Tylko boxera żal
**Świat się zmienia, a razem z nim oblicze motoryzacji. Niestety nic na to nie możemy poradzić.
Napędy samochodów, które w ciągu ostatnich stu lat zostały doprowadzone do perfekcji pomału będą wypierane przez ekologiczne wynalazki. Idealnym wręcz przykładem tego co nas czeka, jest przerobione w zakładach RUF Porsche 997.**
Samochód porusza się jedynie dzięki energii elektrycznej. Pod jego maską, zamiast wspaniale brzmiącego boxera znalazł się bezgłośny silnik elektryczny. Dzięki 96 bateriom, które ważą, bagatela 550 kg, silnik produkuje moc 204 KM. Konstrukcja oferuje również moment obrotowy na poziomie 650 Nm, który dostępny jest właściwie od pierwszych obrotów silnika.

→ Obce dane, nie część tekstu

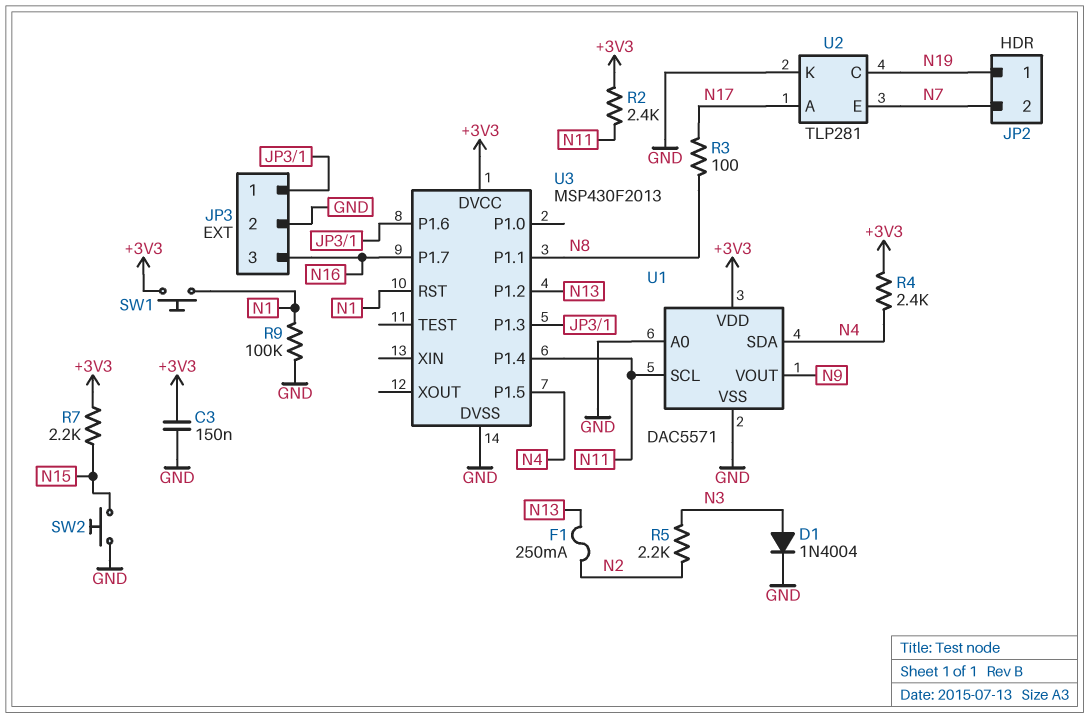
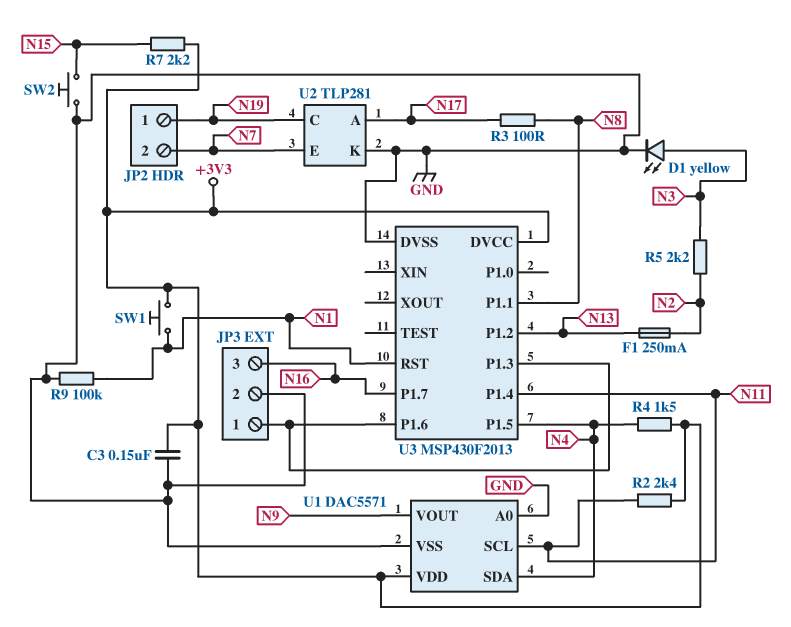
D1: diode 1N4004 (A N3, K GND) -> LED yellow (A N3, K GND)
R4: 2.4k (+3V3, N4) -> 1.5k (+3V3, N4)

Połączenie mocy z takim ciągiem pozawala rozpędzić ten niezwykły pojazd i nieco ciężkawy (1910 kg) pojazd do "setki" w ciągu 7 sekund. Jego prędkość maksymalna to 224 km/h.
Zgodnie z danymi, które podaje Ruf, zasięg samochodu waha się między 250 a 320 km, co oczywiście uzależnione jest od sposobu jazdy. Jeśli zabraknie nam prądu w bateriach, to zawsze można podłączyć się do gniazdka sieciowego i przez 10 godzin naładować akumulatory do pełna.
Tego typu inicjatywy, są jak najbardziej wskazane zwłaszcza w kontekście kończących się zapasów ropy na świecie. Istniej jednak pewne "ale". Wszystko wskazuje, że konstruktorom z biur Ruf nie udało się zachować niepowtarzalnego brzmienia 911.